# Given text:
++++++++++++++++++++

Sentinel-2 bands have different native resolutions:

| Resolution | Bands |
|------------|-------|
| 10 m | B02, B03, B04, B08 |
| 20 m | B05, B06, B07, B8A, B11, B12, SCL |
| 60 m | B01, B09 |

For machine learning, we want all bands at the same resolution.
We **resample 20 m bands to 10 m** using:

* **Bilinear interpolation** for reflectance bands (smooth interpolation).
* **Nearest-neighbour** for SCL (Scene Classification Layer) to preserve discrete class values.

A full MGRS tile at 10 m is **10,980 x 10,980 pixels** (~110 km x 110 km).

In [None]:
# Show which bands we'll download and their native resolutions
print("Bands to download:")
print(f"{'Band':6s} {'Resolution':12s} {'Resampling':12s}")
print("-" * 32)
for band in ALL_BANDS:
    res = BAND_RESOLUTION.get(band, "?")
    resample = "none" if res == 10 else ("nearest" if band == "SCL" else "bilinear")
    print(f"{band:6s} {str(res) + ' m':12s} {resample:12s}")

print(f"\nTarget output: {TARGET_WIDTH} x {TARGET_HEIGHT} pixels (10 m resolution)")
print(f"Memory per band: {TARGET_WIDTH * TARGET_HEIGHT * 2 / 1e6:.1f} MB (uint16)")

## §4 Reading Bands with Retry

S3 reads can fail due to transient network issues.  The function below
implements **exponential backoff retry**:

1. Try to read the band.
2. On `RasterioIOError`, wait `RETRY_BACKOFF * 2^attempt` seconds.
3. Retry up to `MAX_RETRIES` times.
4. If all attempts fail, raise a `RuntimeError`.

The function also handles **resampling** in a single read operation—rasterio
can resample on the fly using the `out_shape` parameter.

This mirrors `maji.download._read_band_with_retry()`.

In [None]:
import tempfile
from tqdm.auto import tqdm

def read_band_with_retry(
    href: str,
    target_shape: tuple[int, int],
    resampling: Resampling,
    max_retries: int = MAX_RETRIES,
    s3_client: "boto3.client" = None,
    progress_bar: tqdm = None,
) -> tuple[np.ndarray, dict]:
    """Read a single band from S3 with retry on transient errors.

    Downloads the file via boto3 first (which handles CDSE auth correctly),
    then opens it locally with rasterio.

    Parameters
    ----------
    href : str
        S3 path to the band file (e.g. ``s3://eodata/.../B03_10m.jp2``).
    target_shape : tuple of int
        ``(height, width)`` to resample to.
    resampling : rasterio.enums.Resampling
        Resampling method.
    max_retries : int, optional
        Number of retry attempts.
    s3_client : boto3.client, optional
        Pre-configured S3 client. If None, creates one using env vars.
    progress_bar : tqdm, optional
        Progress bar to update during download. If provided, the bar's
        total will be set to the file size and updated as bytes transfer.

    Returns
    -------
    data : numpy.ndarray
        2-D uint16 array of shape ``target_shape``.
    meta : dict
        Contains ``crs``, ``transform``, and ``native_shape``.
    """
    # Parse S3 path
    # href format: s3://eodata/Sentinel-2/MSI/L2A/...
    if href.startswith("s3://"):
        parts = href[5:].split("/", 1)
        bucket = parts[0]
        key = parts[1]
    else:
        raise ValueError(f"Expected s3:// URL, got: {href}")

++++++++++++++++++++

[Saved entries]
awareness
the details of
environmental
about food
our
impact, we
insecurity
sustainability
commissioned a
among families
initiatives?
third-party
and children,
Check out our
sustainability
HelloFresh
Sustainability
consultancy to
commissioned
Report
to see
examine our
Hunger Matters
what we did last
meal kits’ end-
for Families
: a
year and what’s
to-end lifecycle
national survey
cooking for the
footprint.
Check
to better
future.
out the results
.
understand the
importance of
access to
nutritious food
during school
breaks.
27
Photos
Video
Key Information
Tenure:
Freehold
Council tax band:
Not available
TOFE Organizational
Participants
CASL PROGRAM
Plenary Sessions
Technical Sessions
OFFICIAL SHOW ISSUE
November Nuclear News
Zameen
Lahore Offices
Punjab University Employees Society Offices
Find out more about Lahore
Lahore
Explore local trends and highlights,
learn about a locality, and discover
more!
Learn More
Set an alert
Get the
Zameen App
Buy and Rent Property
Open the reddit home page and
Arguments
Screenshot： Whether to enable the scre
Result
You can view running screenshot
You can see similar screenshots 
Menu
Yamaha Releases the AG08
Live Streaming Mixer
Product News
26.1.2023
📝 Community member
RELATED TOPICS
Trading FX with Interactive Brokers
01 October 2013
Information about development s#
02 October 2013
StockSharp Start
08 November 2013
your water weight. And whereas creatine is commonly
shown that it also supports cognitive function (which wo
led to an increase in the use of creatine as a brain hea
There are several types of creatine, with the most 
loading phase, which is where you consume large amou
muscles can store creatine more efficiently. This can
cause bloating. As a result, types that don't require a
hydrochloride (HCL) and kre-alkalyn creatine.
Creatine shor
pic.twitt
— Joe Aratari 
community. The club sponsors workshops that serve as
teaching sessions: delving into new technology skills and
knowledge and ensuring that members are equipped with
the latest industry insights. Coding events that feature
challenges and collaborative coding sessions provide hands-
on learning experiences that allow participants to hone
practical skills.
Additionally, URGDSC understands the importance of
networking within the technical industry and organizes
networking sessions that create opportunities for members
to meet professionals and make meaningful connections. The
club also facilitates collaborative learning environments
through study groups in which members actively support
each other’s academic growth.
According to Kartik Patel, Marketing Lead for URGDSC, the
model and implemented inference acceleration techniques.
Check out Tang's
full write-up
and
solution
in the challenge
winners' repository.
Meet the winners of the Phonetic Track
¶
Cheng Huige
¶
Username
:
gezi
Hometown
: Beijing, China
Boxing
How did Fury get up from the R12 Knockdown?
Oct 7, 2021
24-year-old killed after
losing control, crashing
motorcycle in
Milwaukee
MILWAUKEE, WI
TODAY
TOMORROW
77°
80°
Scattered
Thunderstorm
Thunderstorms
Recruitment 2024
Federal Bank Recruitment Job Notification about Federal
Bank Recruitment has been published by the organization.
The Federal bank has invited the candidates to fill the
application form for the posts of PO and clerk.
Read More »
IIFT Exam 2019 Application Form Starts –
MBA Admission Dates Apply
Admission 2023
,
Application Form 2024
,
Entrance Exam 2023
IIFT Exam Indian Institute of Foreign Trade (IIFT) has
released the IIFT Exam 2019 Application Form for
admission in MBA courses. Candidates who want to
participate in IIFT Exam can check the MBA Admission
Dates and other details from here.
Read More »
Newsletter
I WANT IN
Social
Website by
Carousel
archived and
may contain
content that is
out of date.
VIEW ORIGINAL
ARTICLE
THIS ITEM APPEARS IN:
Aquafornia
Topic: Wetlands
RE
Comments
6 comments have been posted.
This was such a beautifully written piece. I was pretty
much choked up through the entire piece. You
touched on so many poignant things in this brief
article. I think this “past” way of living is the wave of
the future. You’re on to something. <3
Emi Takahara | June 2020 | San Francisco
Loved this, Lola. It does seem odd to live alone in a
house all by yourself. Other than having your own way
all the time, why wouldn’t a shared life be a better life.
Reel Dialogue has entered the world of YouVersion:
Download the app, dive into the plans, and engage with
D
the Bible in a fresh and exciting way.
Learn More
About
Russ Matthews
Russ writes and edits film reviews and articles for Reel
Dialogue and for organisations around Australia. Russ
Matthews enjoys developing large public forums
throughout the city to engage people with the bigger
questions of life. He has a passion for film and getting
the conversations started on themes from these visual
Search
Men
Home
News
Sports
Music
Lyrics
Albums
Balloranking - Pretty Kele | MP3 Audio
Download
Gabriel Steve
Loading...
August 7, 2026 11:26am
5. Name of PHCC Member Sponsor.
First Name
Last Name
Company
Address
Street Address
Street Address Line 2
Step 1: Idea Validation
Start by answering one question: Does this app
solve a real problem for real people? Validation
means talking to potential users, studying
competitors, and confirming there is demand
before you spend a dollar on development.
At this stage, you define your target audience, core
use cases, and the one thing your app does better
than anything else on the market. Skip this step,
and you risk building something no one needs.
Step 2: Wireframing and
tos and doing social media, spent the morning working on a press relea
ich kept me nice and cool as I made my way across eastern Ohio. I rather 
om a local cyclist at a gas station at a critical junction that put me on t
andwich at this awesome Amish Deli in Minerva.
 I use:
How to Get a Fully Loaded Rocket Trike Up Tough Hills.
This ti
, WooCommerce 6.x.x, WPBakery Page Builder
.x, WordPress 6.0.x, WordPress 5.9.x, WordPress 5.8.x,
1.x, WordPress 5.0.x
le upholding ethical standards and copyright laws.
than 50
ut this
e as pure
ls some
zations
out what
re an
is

++++++++++++++++++++

# Your goal:
Please extend the Sentinel-2 band-reading text from the point where it stops.

# Response below:
    # Create S3 client if not provided
    if s3_client is None:
        s3_client = boto3.client(
            "s3",
            aws_access_key_id=os.environ.get("AWS_ACCESS_KEY_ID", ""),
            aws_secret_access_key=os.environ.get("AWS_SECRET_ACCESS_KEY", ""),
            endpoint_url="https://eodata.dataspace.copernicus.eu",
        )

    last_error: Exception | None = None
    
    for attempt in range(max_retries):
        try:
            # Download to a temp file, then open with rasterio
            with tempfile.NamedTemporaryFile(suffix=".jp2", delete=True) as tmp:
                # Get file size for progress bar
                if progress_bar is not None:
                    head = s3_client.head_object(Bucket=bucket, Key=key)
                    file_size = head['ContentLength']
                    progress_bar.total = file_size
                    progress_bar.refresh()
                    
                    # Track bytes for progress callback
                    bytes_transferred = [0]
                    
                    def progress_callback(bytes_amount):
                        bytes_transferred[0] += bytes_amount
                        progress_bar.update(bytes_amount)
                    
                    logger.info("Downloading %s (%.1f MB)...", key.split("/")[-1], file_size / 1e6)
                    s3_client.download_file(bucket, key, tmp.name, Callback=progress_callback)
                else:
                    logger.info("Downloading %s to temp file...", key.split("/")[-1])
                    s3_client.download_file(bucket, key, tmp.name)
                
                with rasterio.open(tmp.name) as src:
                    native_shape = (src.height, src.width)
                    meta = {
                        "crs": src.crs,
                        "transform": src.transform,
                        "native_shape": native_shape,
                    }

                    if native_shape == target_shape:
                        # No resampling needed
                        data = src.read(1)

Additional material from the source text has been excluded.